When Dateline decided to demonstrate how our brains are hardwired to follow authority, we turned to the classic “shock” experiment conducted in the 1960‘s by Stanley Milgram. The results of his “Obedience to Authority Experiment” were so profound that his work is still a staple in psychology courses today.
We knew that Milgram’s experiment raised ethical concerns in the scientific community. Critics were concerned about potential harm imposed on participants. We also knew that 84 percent of former Milgram participants surveyed later said they were “glad” or “very glad” to have participated, 15 percent chose neutral responses, (92% of all former participants responding)* and only one percent reported regret at having been in the experiment.

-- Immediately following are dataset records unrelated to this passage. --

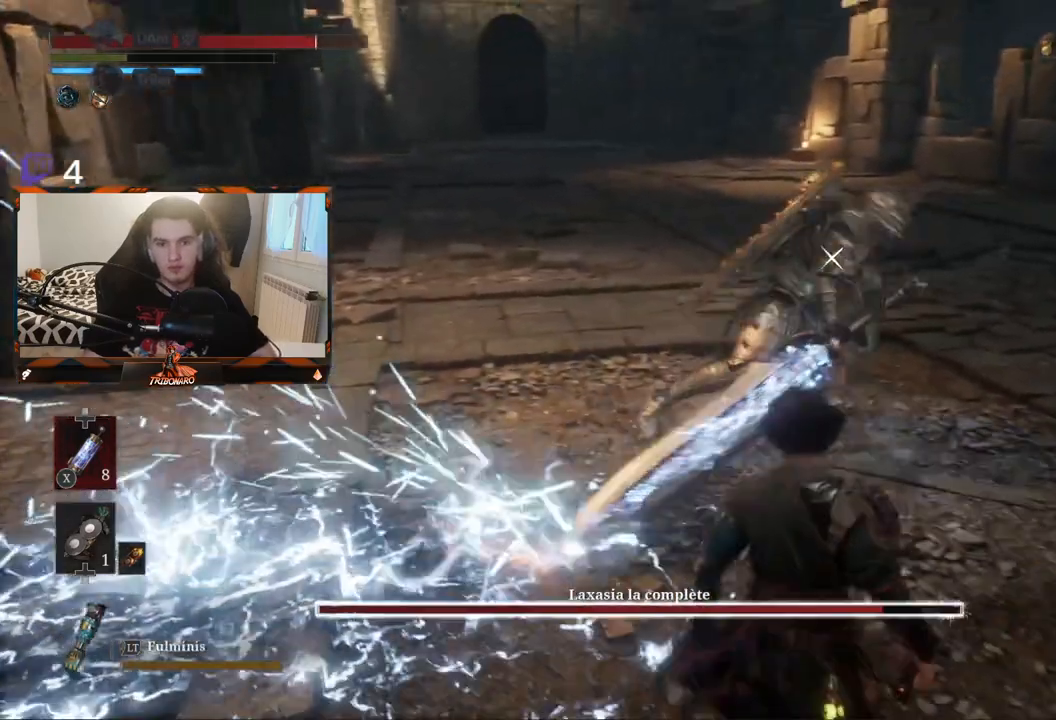
{"buttons": [], "left_stick": "up-right", "right_stick": "center", "events": [[333, "left_stick", "up-right"]]}
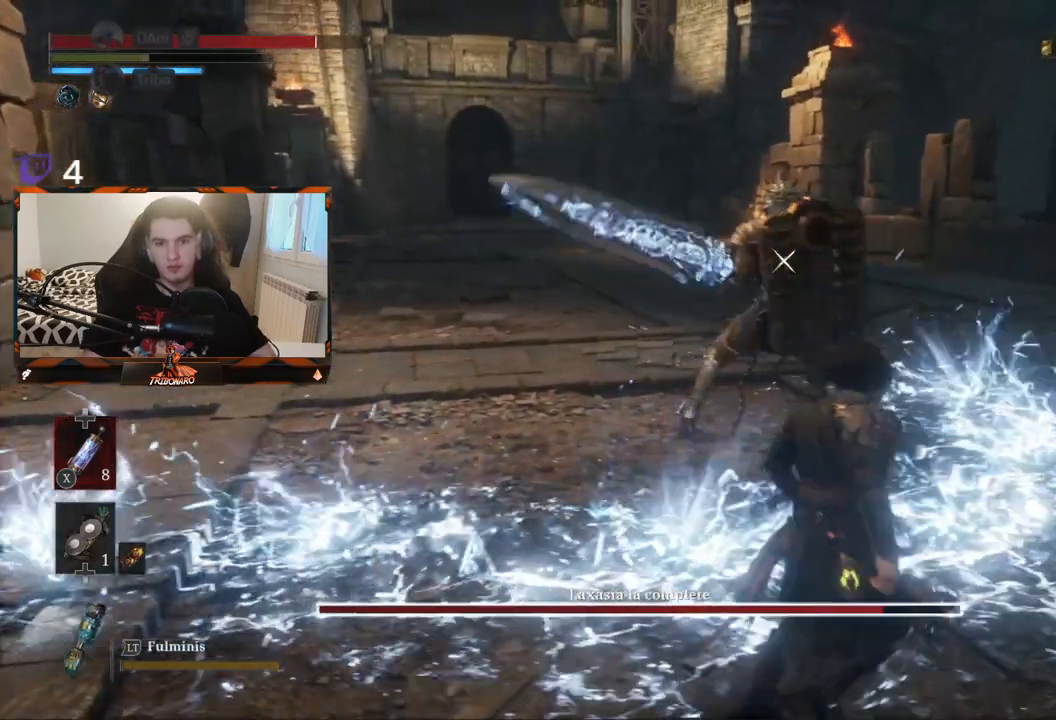
{"buttons": [], "left_stick": "right", "right_stick": "center", "events": [[83, "left_stick", "right"]]}
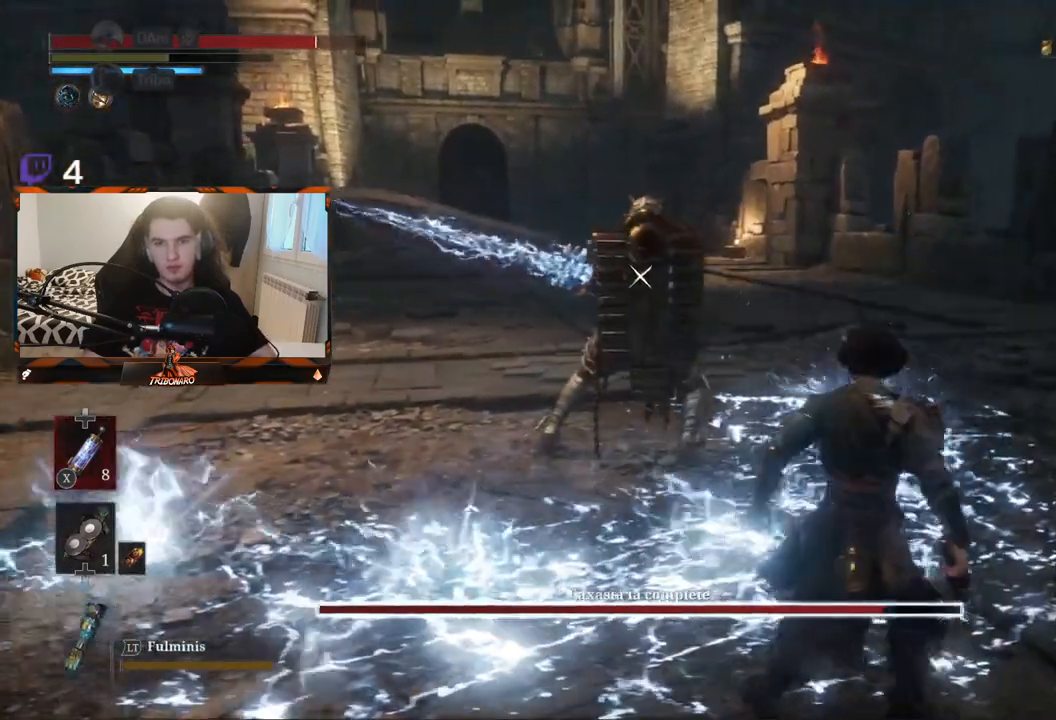
{"buttons": [], "left_stick": "up-right", "right_stick": "center", "events": [[467, "left_stick", "up-right"]]}
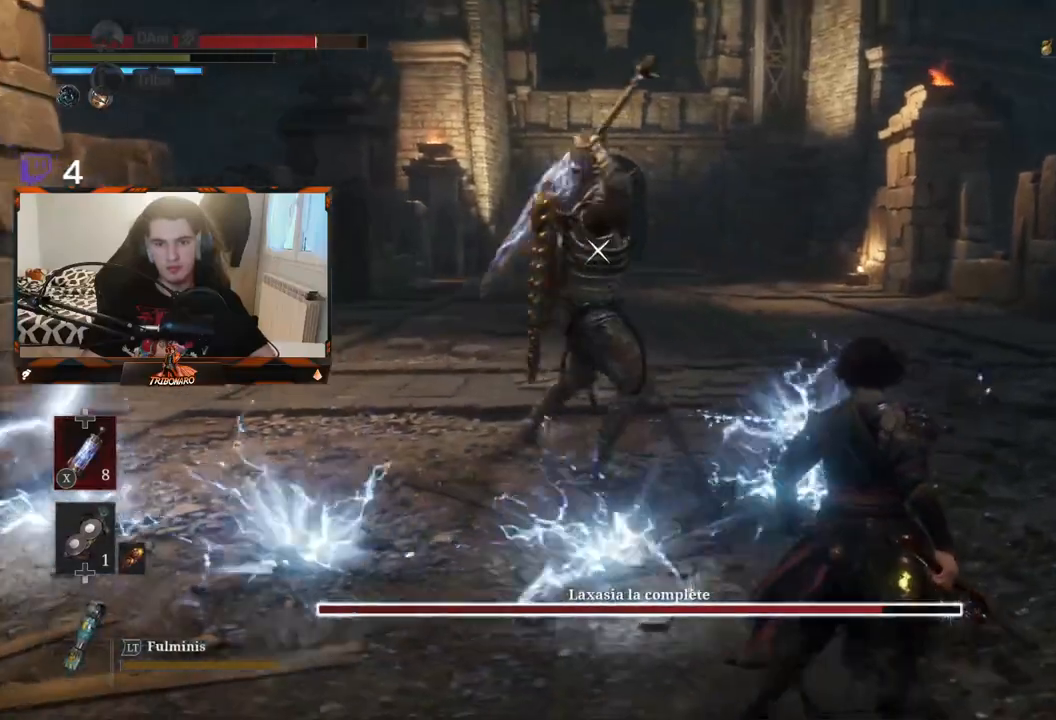
{"buttons": ["R2"], "left_stick": "up", "right_stick": "center", "events": [[67, "left_stick", "up"], [417, "R2", "down"]]}
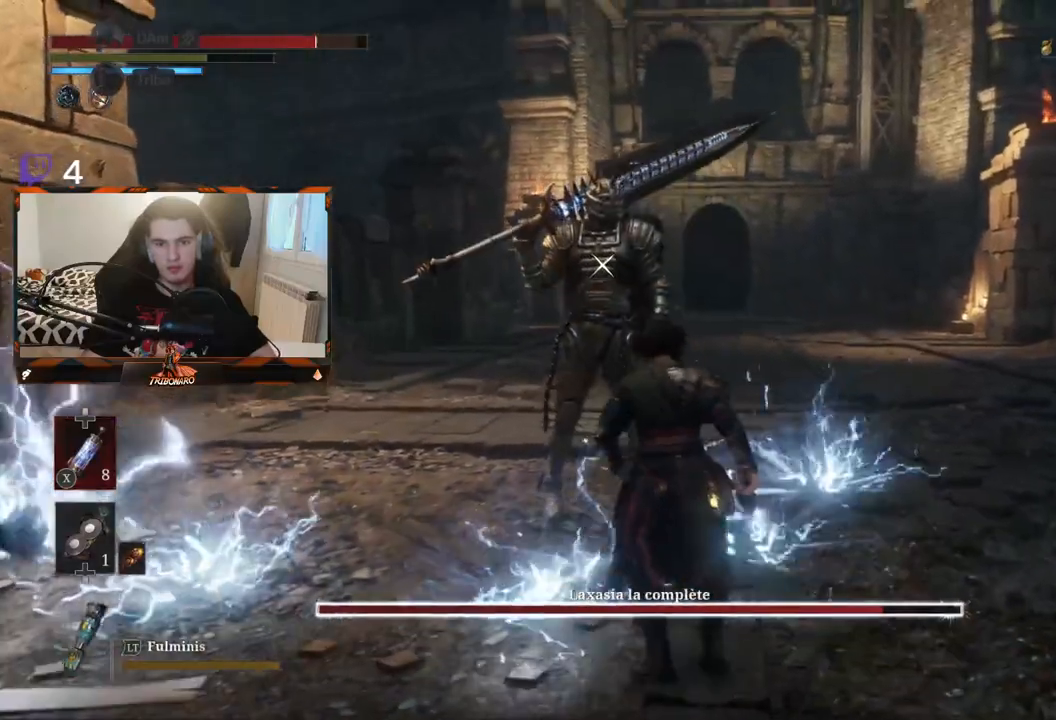
{"buttons": ["R2"], "left_stick": "up", "right_stick": "center", "events": []}
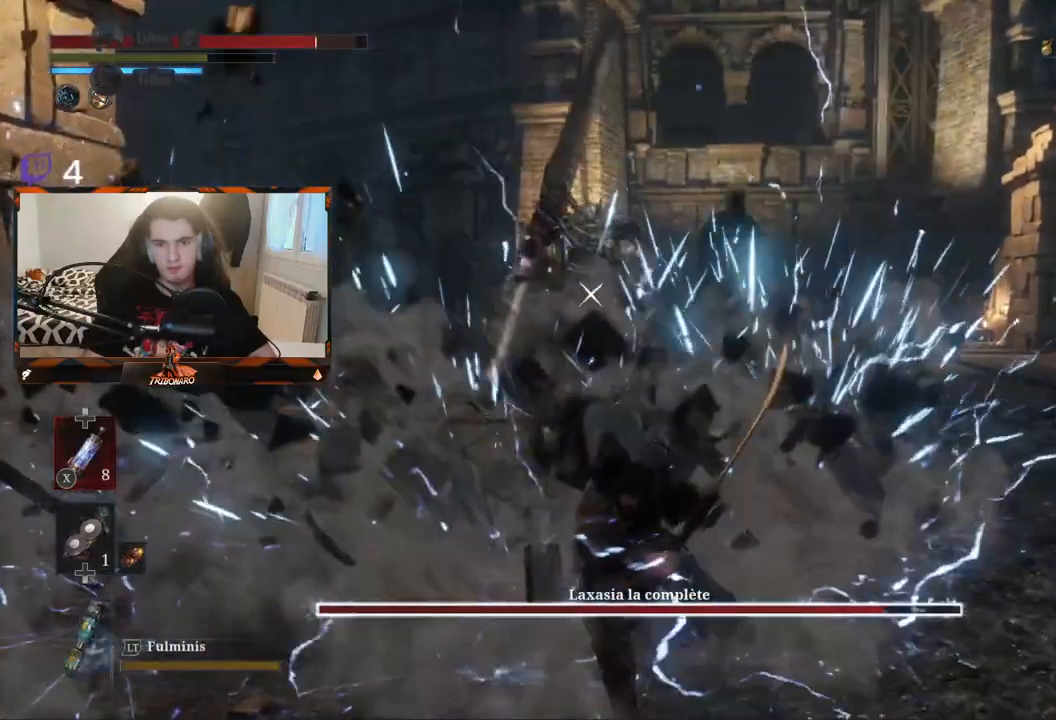
{"buttons": ["R2"], "left_stick": "up", "right_stick": "center", "events": []}
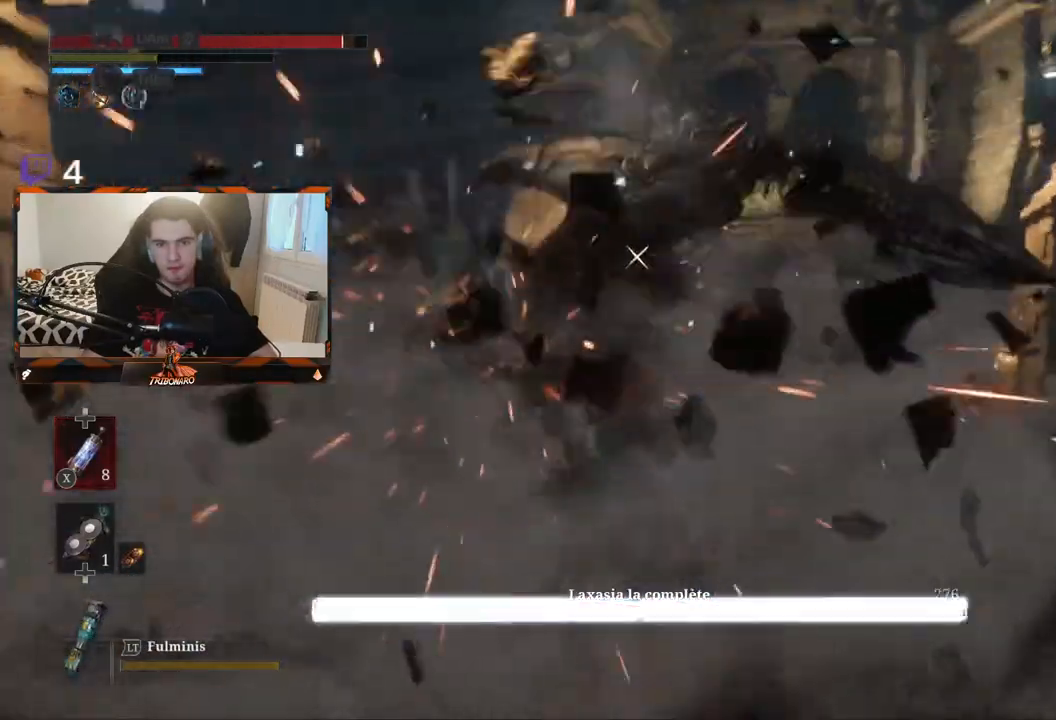
{"buttons": [], "left_stick": "center", "right_stick": "center"}
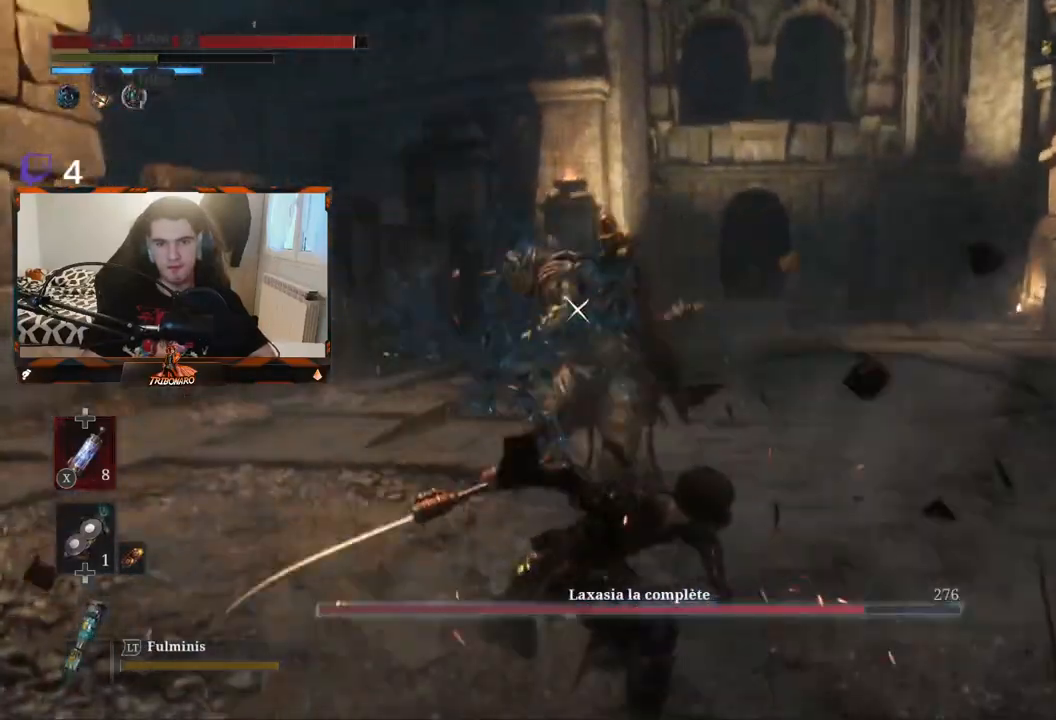
{"buttons": [], "left_stick": "center", "right_stick": "center", "events": []}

All of our participants voluntarily signed releases in advance accepting, among other things, that the filming may involve stressful, distressing or shocking situations. We knew that our illustration was not scientific. Therefore, we planned ahead of time that if any contestant seemed emotionally distressed we would stop the game and let him or her know that no one was ever shocked.
We had one participant who did appear to be struggling, so we ended the demonstration. By the time she left, she was hugging every person in the room expressing gratitude for being a part of our piece. She said she felt as if she had learned something valuable about herself.
* Milgram, Stanley. (1974), Obedience to Authority; An Experimental View. Harpercollins (ISBN 0-06-131983-X).